**Texte de l'exercice:**
^^^^^^^^

Les correspondants locaux de Nouvelle Epoque ont demandé aux militants propalestiniens de la ville de Toulouse de nous fournir une rétrospective des diverses actions qu’ils ont mené depuis le 7 octobre. Voici le récit de Nathan, militant révolutionnaire toulousain.
Nathan : « Tout d’abord, merci à Nouvelle Epoque de nous donner la parole et d’aider à propager partout la juste lutte du peuple palestinien. Je salue le travail de votre journal et son engagement sans faille pour défendre la liberté de la Palestine et son juste droit à la Résistance.
Pour ma part, je suis militant à la Ligue de la Jeunesse Révolutionnaire (LJR). Nous avons participé à créer, avec d’autres forces, le Comité Gaza Libre (CGL), qui est actif au sein des quartiers prolétaires du Mirail, et le Comité de Soutien à la Palestine (CSP), qui regroupe plutôt les militants et forces démocratiques. Depuis le 7 octobre, nous organisons des activités politiques pour soutenir la Palestine au quartier du Mirail, d’abord avec la Ligue puis avec le CGL et le CSP, mais ce ne sont pas les premières choses que nous faisons pour défendre la lutte en Palestine.
Cet été nous avons été là : en juillet, nous avons organisé un goûter populaire pour la Palestine en plein centre du quartier de la Reynerie, qui a permis de récolter des fonds pour une association sur place, l’association Tanweer. L’événement a été très bien reçu par les habitants, une boulangère de la place Abbal nous a même apporté des pâtisseries gratuitement pour l’événement, et une habitante qui participe à l’assemblée hebdomadaire contre les destructions d’immeubles nous a aidé à financer la nourriture.
Durant la fin de l’été, en septembre, nous avons continué la campagne pour l’association Tanweer, en posant une table hebdomadaire au marché de la Reynerie et quelques fois à la fac du Mirail. On a aussi accroché de nombreuses banderoles pour soutenir le combat de la résistance palestinienne et dénoncer l’enfermement depuis 40 ans de Georges Abdallah, communiste libanais combattant pour la Palestine.

^^^^^^^^

**Informations:**
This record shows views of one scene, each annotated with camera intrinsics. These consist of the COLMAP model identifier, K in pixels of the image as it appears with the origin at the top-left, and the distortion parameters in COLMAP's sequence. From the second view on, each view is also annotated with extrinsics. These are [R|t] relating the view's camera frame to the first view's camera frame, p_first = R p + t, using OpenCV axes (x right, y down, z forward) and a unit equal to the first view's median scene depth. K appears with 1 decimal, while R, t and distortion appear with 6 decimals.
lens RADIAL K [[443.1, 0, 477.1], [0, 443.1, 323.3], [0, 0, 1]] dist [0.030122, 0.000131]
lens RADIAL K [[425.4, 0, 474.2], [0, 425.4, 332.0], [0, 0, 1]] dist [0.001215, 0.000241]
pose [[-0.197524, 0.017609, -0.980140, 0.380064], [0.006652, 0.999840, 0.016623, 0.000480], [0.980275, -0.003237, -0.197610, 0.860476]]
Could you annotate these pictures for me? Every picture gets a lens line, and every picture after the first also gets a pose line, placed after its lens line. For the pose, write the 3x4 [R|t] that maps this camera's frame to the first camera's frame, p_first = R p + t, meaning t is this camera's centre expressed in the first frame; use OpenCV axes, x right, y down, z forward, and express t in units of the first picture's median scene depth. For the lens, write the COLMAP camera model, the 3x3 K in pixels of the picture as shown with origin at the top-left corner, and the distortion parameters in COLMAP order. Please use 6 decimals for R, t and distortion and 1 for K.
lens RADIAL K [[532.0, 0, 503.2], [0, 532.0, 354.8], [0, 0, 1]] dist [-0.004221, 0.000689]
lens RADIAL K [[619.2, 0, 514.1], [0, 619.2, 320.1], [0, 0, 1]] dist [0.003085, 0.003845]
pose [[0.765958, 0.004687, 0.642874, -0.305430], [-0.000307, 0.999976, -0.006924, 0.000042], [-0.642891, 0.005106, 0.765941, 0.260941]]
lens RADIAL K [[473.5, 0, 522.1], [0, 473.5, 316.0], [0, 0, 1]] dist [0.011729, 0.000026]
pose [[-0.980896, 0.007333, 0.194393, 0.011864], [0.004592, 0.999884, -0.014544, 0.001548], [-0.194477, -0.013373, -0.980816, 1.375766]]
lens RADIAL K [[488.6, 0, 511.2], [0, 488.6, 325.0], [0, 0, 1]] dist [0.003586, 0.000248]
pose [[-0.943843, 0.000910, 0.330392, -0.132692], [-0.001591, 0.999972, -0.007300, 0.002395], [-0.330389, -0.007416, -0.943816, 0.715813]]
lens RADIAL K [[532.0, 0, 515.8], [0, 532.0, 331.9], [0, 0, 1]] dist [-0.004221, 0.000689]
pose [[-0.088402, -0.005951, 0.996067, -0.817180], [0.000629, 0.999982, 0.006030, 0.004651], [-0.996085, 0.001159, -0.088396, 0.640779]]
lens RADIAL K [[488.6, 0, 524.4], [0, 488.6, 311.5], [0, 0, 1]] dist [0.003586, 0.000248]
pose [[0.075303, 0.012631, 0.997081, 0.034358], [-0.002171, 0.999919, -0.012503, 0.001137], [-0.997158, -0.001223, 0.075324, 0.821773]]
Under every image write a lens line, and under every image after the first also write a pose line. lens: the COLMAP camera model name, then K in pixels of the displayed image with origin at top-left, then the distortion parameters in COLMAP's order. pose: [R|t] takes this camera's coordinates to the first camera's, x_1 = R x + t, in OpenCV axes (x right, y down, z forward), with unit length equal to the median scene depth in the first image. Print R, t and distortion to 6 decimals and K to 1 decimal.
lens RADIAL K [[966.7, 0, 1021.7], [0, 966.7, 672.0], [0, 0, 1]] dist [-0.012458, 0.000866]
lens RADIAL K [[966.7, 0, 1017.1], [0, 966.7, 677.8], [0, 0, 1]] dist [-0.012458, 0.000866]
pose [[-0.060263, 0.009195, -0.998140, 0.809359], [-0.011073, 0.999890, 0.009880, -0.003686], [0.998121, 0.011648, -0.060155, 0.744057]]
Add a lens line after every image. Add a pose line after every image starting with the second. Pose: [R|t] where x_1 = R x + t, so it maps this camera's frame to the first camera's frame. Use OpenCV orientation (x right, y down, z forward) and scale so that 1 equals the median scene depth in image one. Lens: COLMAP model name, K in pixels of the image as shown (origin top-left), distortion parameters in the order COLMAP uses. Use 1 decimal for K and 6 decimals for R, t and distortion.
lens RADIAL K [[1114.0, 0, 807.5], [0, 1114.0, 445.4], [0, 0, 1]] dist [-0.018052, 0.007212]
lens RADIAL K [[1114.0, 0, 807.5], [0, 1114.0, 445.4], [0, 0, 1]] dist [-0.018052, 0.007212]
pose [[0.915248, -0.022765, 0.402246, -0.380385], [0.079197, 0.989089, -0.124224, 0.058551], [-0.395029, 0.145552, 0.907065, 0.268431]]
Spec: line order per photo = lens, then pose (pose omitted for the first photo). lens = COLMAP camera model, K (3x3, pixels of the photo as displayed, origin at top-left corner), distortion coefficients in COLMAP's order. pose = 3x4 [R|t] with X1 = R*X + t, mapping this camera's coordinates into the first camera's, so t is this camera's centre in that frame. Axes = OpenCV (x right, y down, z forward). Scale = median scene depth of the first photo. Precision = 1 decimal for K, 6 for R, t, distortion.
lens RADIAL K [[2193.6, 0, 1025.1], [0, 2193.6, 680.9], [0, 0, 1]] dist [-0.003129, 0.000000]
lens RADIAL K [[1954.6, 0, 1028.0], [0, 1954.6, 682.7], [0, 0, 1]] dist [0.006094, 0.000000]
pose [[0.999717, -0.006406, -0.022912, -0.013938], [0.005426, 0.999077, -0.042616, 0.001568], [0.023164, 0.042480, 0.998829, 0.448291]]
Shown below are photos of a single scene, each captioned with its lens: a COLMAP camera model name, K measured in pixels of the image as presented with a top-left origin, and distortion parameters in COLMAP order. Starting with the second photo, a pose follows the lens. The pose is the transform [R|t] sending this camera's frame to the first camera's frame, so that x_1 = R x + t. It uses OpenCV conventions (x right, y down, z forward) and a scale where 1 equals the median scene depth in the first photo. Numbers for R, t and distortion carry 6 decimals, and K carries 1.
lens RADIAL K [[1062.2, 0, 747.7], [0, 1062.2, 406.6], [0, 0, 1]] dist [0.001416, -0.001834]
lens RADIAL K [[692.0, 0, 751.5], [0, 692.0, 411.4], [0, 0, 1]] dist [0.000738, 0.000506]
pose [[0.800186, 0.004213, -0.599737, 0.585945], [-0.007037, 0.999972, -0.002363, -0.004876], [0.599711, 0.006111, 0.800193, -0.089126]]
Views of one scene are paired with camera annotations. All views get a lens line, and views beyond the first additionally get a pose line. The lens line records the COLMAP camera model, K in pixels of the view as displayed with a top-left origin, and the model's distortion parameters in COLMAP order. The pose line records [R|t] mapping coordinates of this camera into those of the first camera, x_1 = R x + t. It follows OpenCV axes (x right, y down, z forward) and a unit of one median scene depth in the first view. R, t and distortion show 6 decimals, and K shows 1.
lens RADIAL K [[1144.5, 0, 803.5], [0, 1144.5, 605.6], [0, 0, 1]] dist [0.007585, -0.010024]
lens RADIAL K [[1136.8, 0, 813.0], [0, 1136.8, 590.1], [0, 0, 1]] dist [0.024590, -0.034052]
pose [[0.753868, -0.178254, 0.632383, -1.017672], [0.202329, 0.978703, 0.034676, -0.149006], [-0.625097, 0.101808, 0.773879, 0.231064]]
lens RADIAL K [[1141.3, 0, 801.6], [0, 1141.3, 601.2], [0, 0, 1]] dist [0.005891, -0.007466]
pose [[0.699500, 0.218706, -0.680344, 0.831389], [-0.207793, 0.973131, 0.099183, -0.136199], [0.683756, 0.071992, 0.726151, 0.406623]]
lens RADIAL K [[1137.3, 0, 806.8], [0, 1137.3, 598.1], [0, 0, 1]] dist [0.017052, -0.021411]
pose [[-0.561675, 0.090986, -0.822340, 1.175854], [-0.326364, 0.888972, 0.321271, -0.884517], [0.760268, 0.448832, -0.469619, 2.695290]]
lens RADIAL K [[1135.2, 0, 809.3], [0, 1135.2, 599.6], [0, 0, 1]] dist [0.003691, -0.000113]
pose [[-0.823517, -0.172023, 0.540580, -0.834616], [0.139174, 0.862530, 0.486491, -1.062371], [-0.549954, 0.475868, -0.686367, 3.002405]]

^^^^^^^^

**Sujet à traiter:**
Pourriez-vous poursuivre le témoignage de Nathan sur les actions propalestiniennes menées à Toulouse, en reprenant juste après sa dernière phrase ? Les enregistrements n'interviennent en rien ici.

**Réponse proposée:**
Le 7 octobre, nous avons réalisé l’ampleur de l’offensive de la résistance palestinienne et son importance dans la lutte anti-impérialiste. Très rapidement, des graffitis, affiches et banderoles ont fleuri dans le sud-ouest de la ville, dont le Mirail, célébrant le fait que le peuple palestinien a relevé la tête malgré les 75 ans d’oppression. Nous avons aussi réalisé que la riposte de l’entité sioniste n’allait pas se faire attendre, et qu’elle serait d’une violence inouïe. C’est pourquoi le mardi qui a suivi, nous avons organisé une assemblée générale à la fac du Mirail pour commencer à créer une organisation concrète qui regroupe celles et ceux voulant lutter pour la Palestine.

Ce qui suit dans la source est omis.